- Lobby card
- Directed by: George King
- Written by: Violet E. Powell C. H. Nicholson
- Produced by: George King
- Starring: Chili Bouchier Bruce Lester
- Edited by: Elmo Williams
- Distributed by: Paramount British Pictures
- Release date: July 1934;
- Running time: 68 minutes
- Country: United Kingdom
- Language: English

= To Be a Lady =

1934 film

To Be a Lady is a 1934 British romance drama, directed and produced by George King and starring Chili Bouchier and Bruce Lester. It was written by Violet E. Powell and C. H. Nicholson.

==Preservation status==
The British Film Institute holds ephemera and stills in its National Archive, but no film or video materials. It has classed the film as "missing, believed lost", included in its "75 Most Wanted" list of missing British feature films.

==Plot==
Diana Whitcombe works at her aunt's country inn, but dreams of escaping to London and making her way in society. When chance provides her with the necessary funds, she makes her way to the big city and takes up employment in a hairdressing salon where she befriends French fellow assistant Annette, and moves into the same hostel in which Annette is living.

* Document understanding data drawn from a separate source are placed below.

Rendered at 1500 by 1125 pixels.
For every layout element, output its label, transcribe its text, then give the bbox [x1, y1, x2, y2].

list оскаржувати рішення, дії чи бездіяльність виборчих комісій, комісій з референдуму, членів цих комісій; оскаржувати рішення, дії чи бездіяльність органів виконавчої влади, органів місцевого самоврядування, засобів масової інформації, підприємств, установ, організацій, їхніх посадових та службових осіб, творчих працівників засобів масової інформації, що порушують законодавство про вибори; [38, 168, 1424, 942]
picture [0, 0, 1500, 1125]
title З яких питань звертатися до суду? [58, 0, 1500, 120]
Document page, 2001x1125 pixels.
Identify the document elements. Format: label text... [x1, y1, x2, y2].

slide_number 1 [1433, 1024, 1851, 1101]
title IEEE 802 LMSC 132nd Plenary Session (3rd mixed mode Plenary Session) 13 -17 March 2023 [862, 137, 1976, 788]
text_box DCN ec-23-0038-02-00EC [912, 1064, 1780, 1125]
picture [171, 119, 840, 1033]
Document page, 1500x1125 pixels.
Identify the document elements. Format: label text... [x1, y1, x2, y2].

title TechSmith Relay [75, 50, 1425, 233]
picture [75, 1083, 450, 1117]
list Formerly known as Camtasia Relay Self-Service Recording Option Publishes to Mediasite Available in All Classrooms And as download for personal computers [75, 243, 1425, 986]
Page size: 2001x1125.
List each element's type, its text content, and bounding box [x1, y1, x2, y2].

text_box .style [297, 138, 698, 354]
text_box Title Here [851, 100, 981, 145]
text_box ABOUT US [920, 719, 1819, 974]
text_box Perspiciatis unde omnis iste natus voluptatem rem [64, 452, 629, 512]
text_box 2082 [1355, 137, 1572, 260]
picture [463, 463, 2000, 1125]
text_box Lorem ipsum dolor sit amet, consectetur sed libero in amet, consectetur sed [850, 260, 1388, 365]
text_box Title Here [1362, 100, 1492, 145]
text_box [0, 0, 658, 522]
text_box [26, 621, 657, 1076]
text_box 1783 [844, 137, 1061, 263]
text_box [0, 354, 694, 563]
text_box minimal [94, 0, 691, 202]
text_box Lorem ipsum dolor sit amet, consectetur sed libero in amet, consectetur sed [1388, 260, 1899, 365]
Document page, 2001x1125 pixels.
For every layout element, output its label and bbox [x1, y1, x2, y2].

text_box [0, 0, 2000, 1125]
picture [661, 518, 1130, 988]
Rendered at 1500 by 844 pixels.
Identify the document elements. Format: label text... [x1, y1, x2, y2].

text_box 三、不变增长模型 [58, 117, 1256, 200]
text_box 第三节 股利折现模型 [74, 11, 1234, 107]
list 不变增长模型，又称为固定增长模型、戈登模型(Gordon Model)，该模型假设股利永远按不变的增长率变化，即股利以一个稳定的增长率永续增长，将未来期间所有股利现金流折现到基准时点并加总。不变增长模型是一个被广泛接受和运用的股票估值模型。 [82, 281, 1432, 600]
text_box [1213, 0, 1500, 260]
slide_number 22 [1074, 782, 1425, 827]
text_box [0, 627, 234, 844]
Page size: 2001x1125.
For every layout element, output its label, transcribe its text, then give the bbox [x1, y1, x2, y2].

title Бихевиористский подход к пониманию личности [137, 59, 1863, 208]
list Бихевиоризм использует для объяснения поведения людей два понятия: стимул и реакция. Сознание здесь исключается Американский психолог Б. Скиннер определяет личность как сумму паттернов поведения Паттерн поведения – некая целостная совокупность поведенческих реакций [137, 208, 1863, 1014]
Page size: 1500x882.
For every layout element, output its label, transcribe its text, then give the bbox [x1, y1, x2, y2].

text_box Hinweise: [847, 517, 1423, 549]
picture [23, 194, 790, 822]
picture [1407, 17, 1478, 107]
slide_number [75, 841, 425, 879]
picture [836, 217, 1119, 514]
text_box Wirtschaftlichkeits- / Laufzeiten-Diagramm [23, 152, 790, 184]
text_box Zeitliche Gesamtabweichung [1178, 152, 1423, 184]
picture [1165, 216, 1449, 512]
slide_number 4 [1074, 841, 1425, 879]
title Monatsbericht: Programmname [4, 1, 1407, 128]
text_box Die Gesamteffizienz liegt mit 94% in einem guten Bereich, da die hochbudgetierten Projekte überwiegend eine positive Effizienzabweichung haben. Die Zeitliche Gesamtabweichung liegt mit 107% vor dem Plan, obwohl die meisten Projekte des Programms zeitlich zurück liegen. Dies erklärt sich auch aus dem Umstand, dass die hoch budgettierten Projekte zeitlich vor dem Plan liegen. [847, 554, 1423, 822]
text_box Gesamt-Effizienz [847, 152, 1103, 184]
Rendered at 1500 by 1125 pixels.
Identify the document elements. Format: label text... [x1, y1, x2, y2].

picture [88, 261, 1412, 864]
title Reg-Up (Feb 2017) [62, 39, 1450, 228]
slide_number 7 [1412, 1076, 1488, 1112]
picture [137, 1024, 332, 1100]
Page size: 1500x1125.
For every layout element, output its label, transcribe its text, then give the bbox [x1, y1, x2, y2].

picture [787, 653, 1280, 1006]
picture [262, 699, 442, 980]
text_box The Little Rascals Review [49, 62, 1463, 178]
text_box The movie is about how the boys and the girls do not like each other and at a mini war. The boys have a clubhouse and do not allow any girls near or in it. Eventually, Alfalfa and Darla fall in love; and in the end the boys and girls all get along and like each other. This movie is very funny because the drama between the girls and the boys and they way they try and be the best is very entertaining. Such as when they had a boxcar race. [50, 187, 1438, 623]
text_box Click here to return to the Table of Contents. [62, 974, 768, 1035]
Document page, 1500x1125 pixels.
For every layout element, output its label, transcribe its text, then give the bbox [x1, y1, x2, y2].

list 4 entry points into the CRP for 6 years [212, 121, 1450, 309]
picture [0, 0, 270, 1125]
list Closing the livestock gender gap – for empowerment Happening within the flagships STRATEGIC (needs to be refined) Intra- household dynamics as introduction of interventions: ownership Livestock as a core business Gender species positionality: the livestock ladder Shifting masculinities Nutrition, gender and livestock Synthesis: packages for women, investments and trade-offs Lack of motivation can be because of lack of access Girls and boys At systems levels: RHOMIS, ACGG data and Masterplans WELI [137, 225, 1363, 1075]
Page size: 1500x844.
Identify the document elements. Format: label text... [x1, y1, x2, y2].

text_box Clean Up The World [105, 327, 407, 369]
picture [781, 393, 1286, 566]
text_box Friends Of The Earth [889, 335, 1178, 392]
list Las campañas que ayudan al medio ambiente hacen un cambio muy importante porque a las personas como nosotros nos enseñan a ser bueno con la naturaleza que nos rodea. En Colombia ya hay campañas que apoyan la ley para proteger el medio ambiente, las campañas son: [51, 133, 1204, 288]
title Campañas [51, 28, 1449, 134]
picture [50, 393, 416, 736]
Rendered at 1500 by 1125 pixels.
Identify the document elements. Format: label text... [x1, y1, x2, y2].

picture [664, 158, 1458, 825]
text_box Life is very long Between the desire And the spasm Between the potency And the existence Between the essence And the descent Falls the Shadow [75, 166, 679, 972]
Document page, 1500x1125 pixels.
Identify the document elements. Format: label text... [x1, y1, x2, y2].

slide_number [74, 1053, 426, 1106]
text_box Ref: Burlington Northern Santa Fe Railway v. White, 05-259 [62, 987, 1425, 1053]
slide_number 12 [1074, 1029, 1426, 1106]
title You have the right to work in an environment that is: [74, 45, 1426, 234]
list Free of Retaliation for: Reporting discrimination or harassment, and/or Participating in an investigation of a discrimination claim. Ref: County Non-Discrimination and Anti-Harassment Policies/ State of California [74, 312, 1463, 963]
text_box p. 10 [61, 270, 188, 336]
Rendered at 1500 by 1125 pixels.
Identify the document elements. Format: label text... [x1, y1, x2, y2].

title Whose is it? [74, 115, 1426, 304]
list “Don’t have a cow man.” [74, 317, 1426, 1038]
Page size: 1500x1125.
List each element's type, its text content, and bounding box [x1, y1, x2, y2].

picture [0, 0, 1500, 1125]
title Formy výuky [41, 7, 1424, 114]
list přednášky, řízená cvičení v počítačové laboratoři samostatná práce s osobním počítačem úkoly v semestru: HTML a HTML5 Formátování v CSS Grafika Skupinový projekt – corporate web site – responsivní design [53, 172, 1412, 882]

One day Diana spots a kitten in danger on a busy road, and dashes into the traffic to rescue it. Her kind action is witnessed by singer Jerry Dean, who strikes up a conversation and invites her for lunch the next day at the Ritz Hotel. Diana is worried that has nothing suitable to wear to such a rarefied establishment, but is delighted when Annette produces a beautiful dress which she offers to loan to her. Unknown to Diana however, the dress has been stolen by a maid friend of Annette's from her wealthy employer, and passed to Annette for safe-keeping before it is sold to a dealer.

Diana and Jerry meet for their Ritz rendezvous. Unfortunately, also present is the Countess Delavell lunching with her theatrical friend Dudley Chalfont, and it is the Countess' stolen dress which Diana is wearing. At the end of the meeting Jerry, explaining that he has to leave to fulfil engagements in Scotland, proposes to Diana and she accepts. Meanwhile, the Countess' maid, aware that she is already under suspicion, steals some valuable jewellery, alerts Annette and the pair take off for France.

The Countess, believing Annette to be implicated in the thefts, visits the salon, identifies Diana as the girl who was wearing her dress, and Diana is arrested for receiving stolen property. She is found guilty and imprisoned for a month. She writes to Jerry at the address he has given her, but receives no acknowledgement. Jerry has in fact been seriously injured in a road accident en route to Scotland and is hospitalised for a lengthy period, but unaware of this, Diana believes he has abandoned her. On her release from prison, she decides to seek stage work and runs into Dudley. Dudley believes in her innocence and that she has been wronged, and offers her accommodation in his flat. He soon falls in love with her and asks her to marry him.

Jerry is finally released from hospital and returns to London to look for Diana. Finding her living in another man's flat, he confronts her over her fickleness and in anger at his lack of faith in her, she sends him away. She realises that her feelings are still for Jerry and it would be unfair of her to marry Dudley, so in despair she leaves London and returns to her home village. Aware of what the situation must be, the kind-hearted Dudley travels to the village with Jerry, where he engineers a reconciliation between the two.

==Cast==
- Chili Bouchier as Diana Whitcombe (as Dorothy Bouchier)
- Bruce Lester as Jerry Dean
- Vera Bogetti as Countess Delavell
- Charles Cullum as Dudley Chalfont
- Ena Moon as Annette
- Pat Ronald as Justine
- Florence Vie as Mrs. Jubb
- Tony de Lungo as manager

==Reception==
The Daily Film Renter wrote: "Direction is leisurely, but portrayals adequate. Passable quota offering. ... This conventional type of novelettish story has been built up on familiar lines, making it difficult to work up much enthusiasm for the effort as a whole."

Kine Weekly wrote: "Melodrama, the old story of the temptations of a big city presented in a modern, but far from convincing, guise. The theme is very obvious, and the laboured light relief accentuates its thinness. The majority of the players act reasonably well, but the plot is beyond their aid, and refuses to come to life. Moderate quota booking. ... Dorothy Bouchier acts reasonably well as Diana, Charles Cullum is quite good as Dudley, and Vera Boggetti is convincing as his mistress, but Bruce Lister is very weak as Jerry Dean. ... This drama gives a distorted view of life which can only appeal to and entertain the almost incredibly innocent."

Picturegoer wrote: "The old story of the temptations of a big city put over in a modern but unconvincing manner. Acting is moderate and the wholly obvious theme is indifferently directed."

Picture Show wrote: "Dorothy Bouchier as Diana gives a simple interpretation of the role which is quite attractive. Bruce Lister as Jerry proves quite a good hero. The rest of the cast are good, Vera Boggetti as the countess being worthy of special mention. Fair entertainment."